• **YOUR TASK**:
Give as a JSON list of strings, one per line with blank lines left out, the text of the data from the line containing "dans la conception des ill" up to and including the line containing "exploitation (représentation".

• **SUPPLIED MATERIAL**:
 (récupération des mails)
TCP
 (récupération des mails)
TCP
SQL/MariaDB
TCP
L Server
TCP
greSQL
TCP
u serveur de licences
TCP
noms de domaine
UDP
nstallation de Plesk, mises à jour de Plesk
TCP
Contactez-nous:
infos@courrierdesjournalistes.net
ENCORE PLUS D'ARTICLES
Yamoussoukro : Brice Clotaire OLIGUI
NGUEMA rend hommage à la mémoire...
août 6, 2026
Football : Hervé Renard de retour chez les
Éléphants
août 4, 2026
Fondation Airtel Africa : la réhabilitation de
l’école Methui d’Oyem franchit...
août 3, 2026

* * *

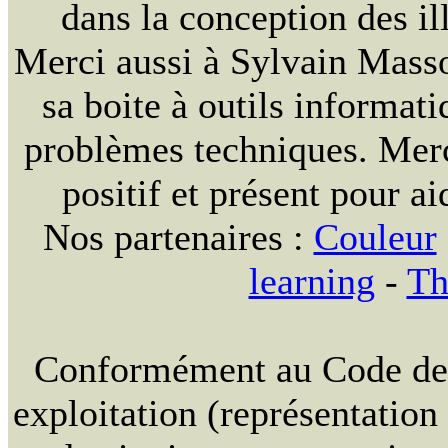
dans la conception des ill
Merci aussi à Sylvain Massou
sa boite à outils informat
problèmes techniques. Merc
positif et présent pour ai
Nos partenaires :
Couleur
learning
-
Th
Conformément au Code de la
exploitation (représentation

• **ANSWER AREA**:
[
  "dans la conception des ill",
  "Merci aussi à Sylvain Massou",
  "sa boite à outils informat",
  "problèmes techniques. Merc",
  "positif et présent pour ai",
  "Nos partenaires :",
  "Couleur",
  "learning",
  "-",
  "Th",
  "Conformément au Code de la",
  "exploitation (représentation"
]